Pandemia koronawirusa w ten lub inny sposób ma wpływ na działalność zdecydowanej większości firm IT i organizacje rozwijające oprogramowanie Open Source nie są tu żadnym wyjątkiem. Ba, są one szczególnie podatne na wszelkie zawirowania w finansowaniu projektów, o czym świadczy choćby przykład programistów rozwijających biblioteki Qt. Niestety, wygląda na to, że wprowadzą oni drastyczne ograniczenia w wykorzystaniu owoców swojej pracy.
Qt tylko dla klientów komercyjnych?
Dyskusja o zmianach w licencjonowaniu Qt trwa już od stycznia, niemniej wygląda na to, że panująca pandemia będzie ich katalizatorem. W związku z obniżeniem wpływów, twórcy rozważają wprowadzenie daleko idących ograniczeń, które uderzą w społeczności budujące dotychczas interfejsy graficzne swoich aplikacji na bazie Qt bez wykupywania dostępu do wersji komercyjnej. Na tapecie miały być takie opcje, jak udostępnianie kolejnych wersji Qt wyłącznie klientom komercyjnym, którzy zdecydują się wykupić 12-miesięczna subskrypcję.
W odpowiedzi na te pogłoski, skądinąd licznie pojawiające się na forach, twórcy Qt opublikowali na swoim oficjalnym blogu nad wyraz lakoniczne oświadczenie, które dla wielu było źródłem większej liczby pytań niż odpowiedzi:
W ciągu ostatnich dwóch dni na różnych forach internetowych miały miejsce dyskusje o przyszłości opensource’owego Qt. Treści nie odzwierciedlają poglądów ani planów Qt Company. Firma jest dumna z tego, że jest oddana swoim klientom, oprogramowaniu open source i modelowi zarządzania Qt.
Warto zaznaczyć, że informacje o wprowadzeniu daleko idących restrykcji w dostępie do Qt to nie tylko niepotwierdzone plotki. Wieści pochodziły między innymi od Olafa Schmidta-Wischhofera pracującego nad środowiskiem graficznym KDE Plasma. Według niego twórcy Qt dyskutowali wprowadzenie ograniczeń z kierownictwem projektu KDE. Niewykluczone zatem, że ich krótkie oświadczenie jest rezultatem presji, jaka pojawiła się po ujawnieniu informacji, które oczywiście było dla twórców Qt bardzo niewygodne.

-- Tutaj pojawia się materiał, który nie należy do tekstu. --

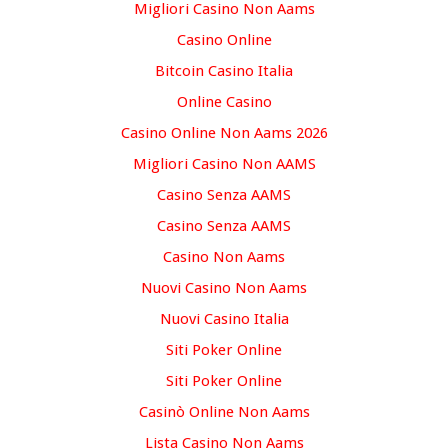
Migliori Casino Non Aams
Casino Online
Bitcoin Casino Italia
Online Casino
Casino Online Non Aams 2026
Migliori Casino Non AAMS
Casino Senza AAMS
Casino Senza AAMS
Casino Non Aams
Nuovi Casino Non Aams
Nuovi Casino Italia
Siti Poker Online
Siti Poker Online
Casinò Online Non Aams
Lista Casino Non Aams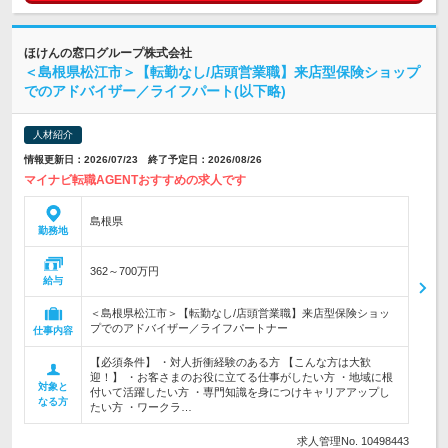
ほけんの窓口グループ株式会社
＜島根県松江市＞【転勤なし/店頭営業職】来店型保険ショップ
でのアドバイザー／ライフパート(以下略)
人材紹介
情報更新日：2026/07/23 終了予定日：2026/08/26
マイナビ転職AGENTおすすめの求人です
島根県
勤務地
362～700万円
給与
＜島根県松江市＞【転勤なし/店頭営業職】来店型保険ショッ
プでのアドバイザー／ライフパートナー
仕事内容
【必須条件】 ・対人折衝経験のある方 【こんな方は大歓
迎！】 ・お客さまのお役に立てる仕事がしたい方 ・地域に根
対象と
付いて活躍したい方 ・専門知識を身につけキャリアアップし
なる方
たい方 ・ワークラ…
求人管理No. 10498443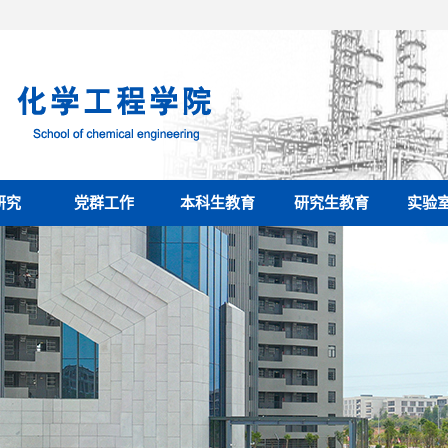
研究
党群工作
本科生教育
研究生教育
实验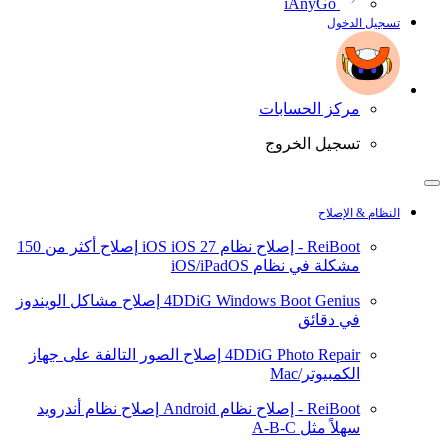
iAnyGo
تسجيل الدخول
مركز الحسابات
تسجيل الخروج
النظام & الإصلاح
ReiBoot - إصلاح نظام iOS
iOS 27
إصلاح أكثر من 150
مشكلة في نظام iOS/iPadOS
4DDiG Windows Boot Genius
إصلاح مشاكل الويندوز
في دقائق
4DDiG Photo Repair
إصلاح الصور التالفة على جهاز
الكمبيوتر/Mac
ReiBoot - إصلاح نظام Android
إصلاح نظام أندرويد
سهلاً مثل A-B-C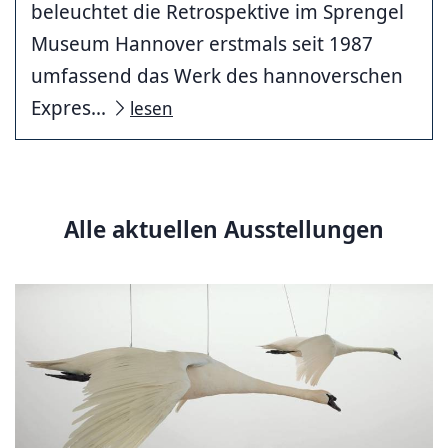
beleuchtet die Retrospektive im Sprengel
Museum Hannover erstmals seit 1987
umfassend das Werk des hannoverschen
Expres...
lesen
Alle aktuellen Ausstellungen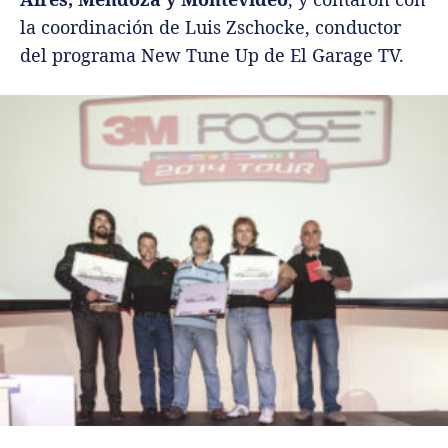
la coordinación de Luis Zschocke, conductor
del programa New Tune Up de El Garage TV.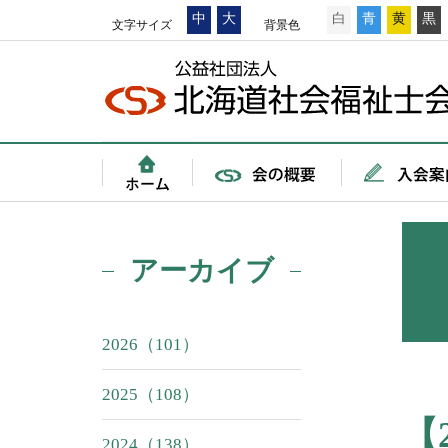
中
大
白
青
黄
黒
文字サイズ
背景色
アーカイブ
2026（101）
2025（108）
【
2024（138）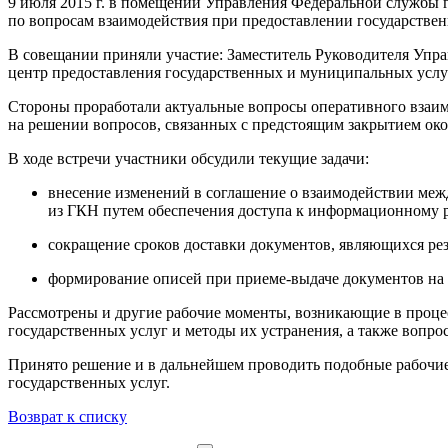
9 июля 2015 г. в помещении Управления Федеральной службы 
по вопросам взаимодействия при предоставлении государстве
В совещании приняли участие: Заместитель Руководителя Уп
центр предоставления государственных и муниципальных услу
Стороны проработали актуальные вопросы оперативного взаим
на решении вопросов, связанных с предстоящим закрытием окон
В ходе встречи участники обсудили текущие задачи:
внесение изменений в соглашение о взаимодействии меж
из ГКН путем обеспечения доступа к информационному р
сокращение сроков доставки документов, являющихся рез
формирование описей при приеме-выдаче документов на 
Рассмотрены и другие рабочие моменты, возникающие в проце
государственных услуг и методы их устранения, а также вопро
Принято решение и в дальнейшем проводить подобные рабочие
государственных услуг.
Возврат к списку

Zmiany stanowiłyby de facto koniec wpływu społeczności na kształt Qt w ramach programy Open Governance. W praktyce oznaczałoby również, że wszyscy użytkownicy Qt, którzy nie wykupią komercyjnej subskrypcji ratującej fundusze Qt Company uzyskają dostęp do nowości z kolejnych wydań dopiero z 12-miesięcznym opóźnieniem.
Na kłopoty hard fork
Na odpowiedź zaskoczonej tym obrotem sprawy społeczności programistów nie trzeba było czekać długo. Już teraz na forach pojawiają się wątki, których autorzy jawnie wskazują na potrzeby sforkowania dostępnego aktualnie kodu Qt i jego dalszego rozwoju własnymi siłami. Wielu wśród nich to programiści rozwijające lubiane oprogramowanie dostarczane wraz ze środowiskiem KDE Plasma. Wygląda na to, że decydujące będzie zapowiedziane jeszcze na ten rok Qt 6.